La crítica ontológica

Roberto Gargarella (2016), por su parte, plantea la ilegitimidad de la Corte IDH desde la defensa de la democracia deliberativa8 en el marco de un cuestionamiento más amplio del Derecho internacional de los derechos humanos que describe como “ideas que parecen instalarse como ‘el sentido común’ dentro de la jurisprudencia y doctrina vigentes en el área”, y que él propone desafiar en la medida en que sus respuestas habituales (autoridad normativa internacional, ius cogens, Estatuto de Roma, CADH, Corte y Comisión IDH…) ·no remiten “(no a una fuente de poder, sino) a razones que todos podemos ser capaces de aceptar y suscribir”.

En concreto, Gargarella critica las fuentes del DI de los derechos humanos: primero, como autoridad incuestionada, y no como base para la reflexión crítica; no se buscarían razones sino mandatos, lo cual considera grave porque: a) nade puede precisar el contenido y contorno del ius cogens; b) porque todos tendemos a disentir acerca de la mejor interpretación del alcance de compromisos internacionales en derechos humanos; y, por tanto, el riesgo de acabar invocando una norma cuyo contenido no es claro, queda en manos de su intérprete.

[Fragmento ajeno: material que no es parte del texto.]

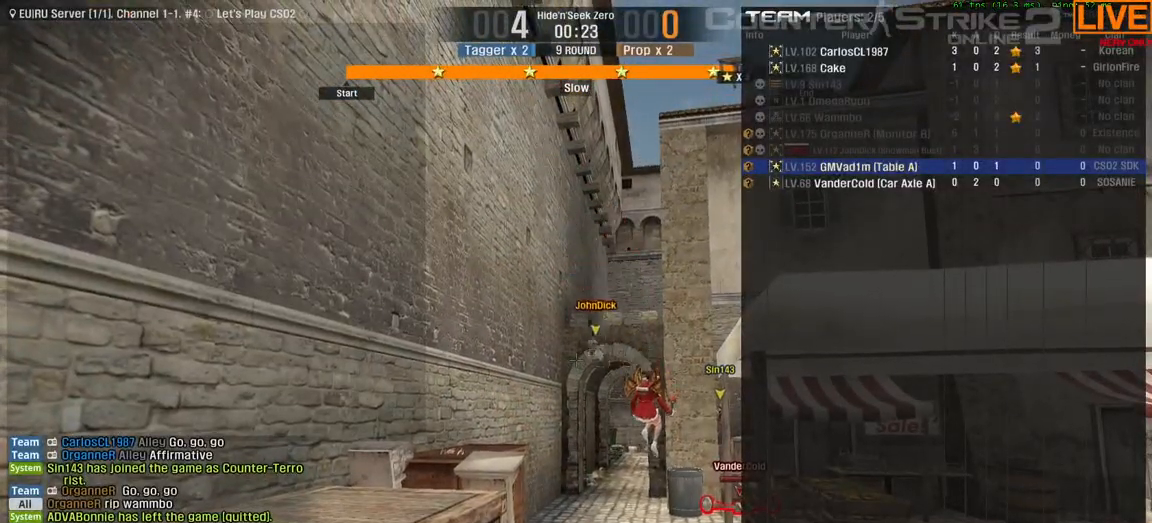
{"keys": ["tab"], "events": []}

En segundo lugar, Gargarella menciona los déficits de legitimidad de las autoridades invocadas como fuente en el Derecho internacional: la mayoría de la ciudadanía latinoamericana desconoce la existencia, la misión, las funciones o la composición de la Corte IDH. Igual que otros tribunales internacionales, sus miembros no son elegidos popularmente y tampoco son removibles por la ciudadanía, la cual carecería de toda forma razonable para desafiar las decisiones de ese tribunal. Gargarella concluye constatando “las dificultades que existen para - sin más- dotar de autoridad al DI”, aunque no excluye la posibilidad de aprender de decisiones del ámbito internacional sobre los problemas en derechos humanos que afectan a una comunidad independiente (Gargarella, 2016, p. 427).

De modo que la participación de los juristas e instituciones internacionales especializados en derechos humanos deberían limitarse a reforzar una necesaria y difícil discusión que debe producirse en el interior de cada país, como meras fuentes de conocimiento y no como oráculos que requieren de una obediencia acrítica (Gargarella, 2016, p. 428). Es decir, reconduce el Derecho internacional al ámbito del consejo del experto desposeyéndolo de su carácter jurídico y, por tanto, de mandato de cumplimiento obligatorio.

En concreto, Gargarella (2016, pp. 428-431) centra sus críticas a la Corte IDH en el Caso Gelman,9 en cuya sentencia el Tribunal Interamericano consideró que Uruguay era responsable por incumplimiento de la CADH como consecuencia de la interpretación y aplicación que le había dado a la Ley de Caducidad de la Pretensión Punitiva del Estado de 1986 (ley de amnistía) que había sido respaldada por la población uruguaya en un referéndum en 1989 y una iniciativa popular en 2009.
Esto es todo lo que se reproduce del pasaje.